• _EXERCISE REQUIREMENTS_
a. List every proper name of a person, place, organization or event that appears in the text about the 1955 youth festival in Warsaw.
b. Extend the text about the 1955 youth festival in Warsaw past its final sentence.

• _TEXT SEGMENT_
Content starts

1955 youth festival in Warsaw, Polish People's Republic

The 5th World Festival of Youth and Students (WFYS) was held from 31 July to 15 August 1955 in Warsaw, capital city of the then Polish People's Republic.

The World Federation of Democratic Youth organized this festival during the rise of the peaceful coexistence concept introduced by Nikita Khrushchev among the socialist bloc. At the end of the 1950s, the colonialism was in its last years, and in the same year, the Bandung Conference was held. The conference strongly criticized the western powers for keeping their colonial possessions. The need for a struggle against the danger of nuclear annihilation and for the end of colonialism dominated the festival.

More than 30,000 young people from 114 countries participated in this edition of the festival.

The motto of the festival was For Peace and Friendship – Against the Aggressive Imperialist Pacts.

Content ends

• _DATA LISTING_
Content starts

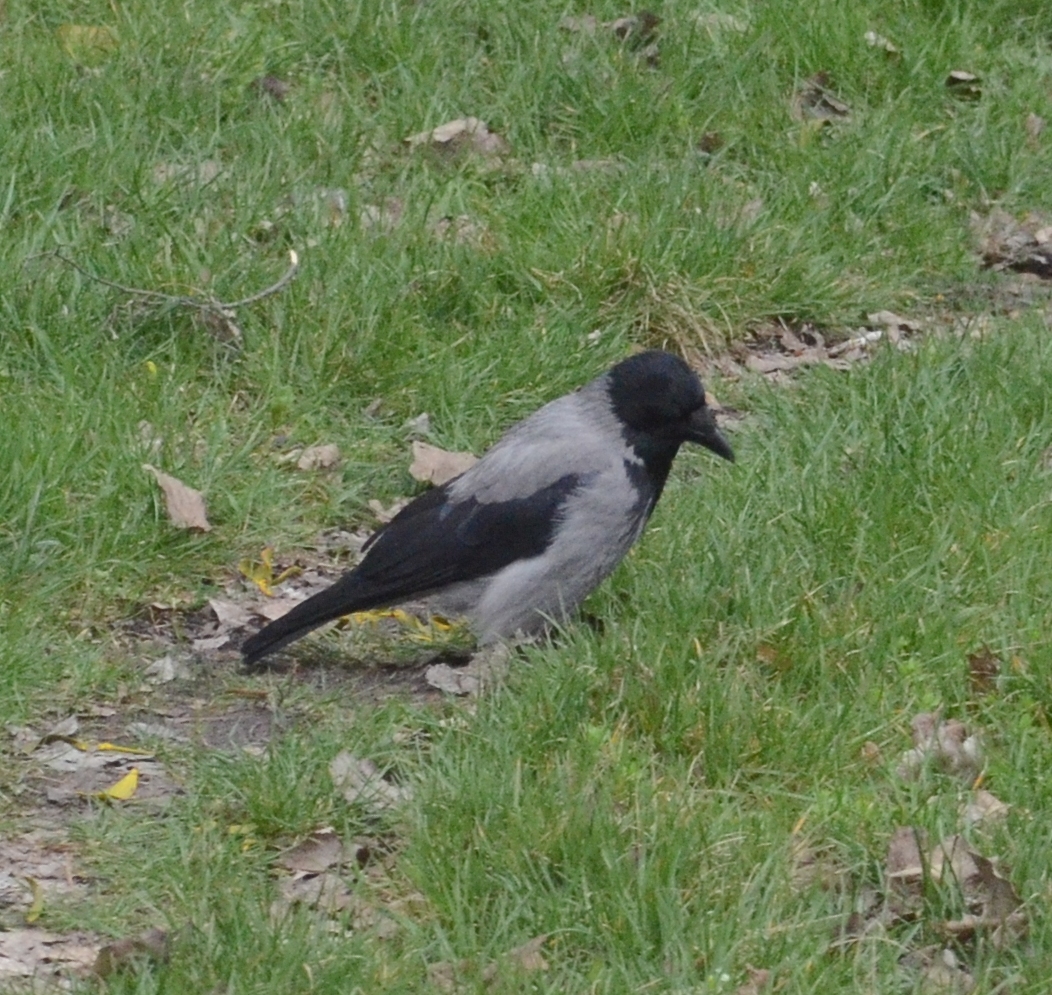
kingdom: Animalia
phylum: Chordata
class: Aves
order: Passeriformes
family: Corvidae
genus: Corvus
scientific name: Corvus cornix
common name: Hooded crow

Content ends

• _RESPONSES BY ITEM NUMBER_
a. Warsaw; Polish People's Republic; 5th World Festival of Youth and Students (WFYS); World Federation of Democratic Youth; Nikita Khrushchev; Bandung Conference

b.
The festival's sports programme featured an athletics competition. The Arsenał art exhibition opened at the festival, featuring striking works by young Polish painters. This exhibition was the subject of debate among art critics over its use of expressionist styles.

==Influence==
Designed to be a vast propaganda exercise, a meeting place for Eastern European communists and their comrades from Western Europe, Asia, Africa, and South America. This event brought hundred of thousands of Polish spectators to Warsaw for the five days, watching dancing, theater and other attractions. However, the real attractions for the Polish people were the foreigners, of whom many were from Western Europe and contrasted starkly with local Poles because they shared similar culture but were much richer and more open. Deeply stricken, many Poles realized that a decades' worth of anti-Western rhetoric was false. Poles, Germans, Hungarians, Czechs and others from the Communist bloc actively socialized with one another. With the more exotic visitors, Poles also socialized in private apartments all around the city. College students even held debate meetings with foreigners, many of whom turned out not to be communists.

The event may be viewed as a precursor of Polish October.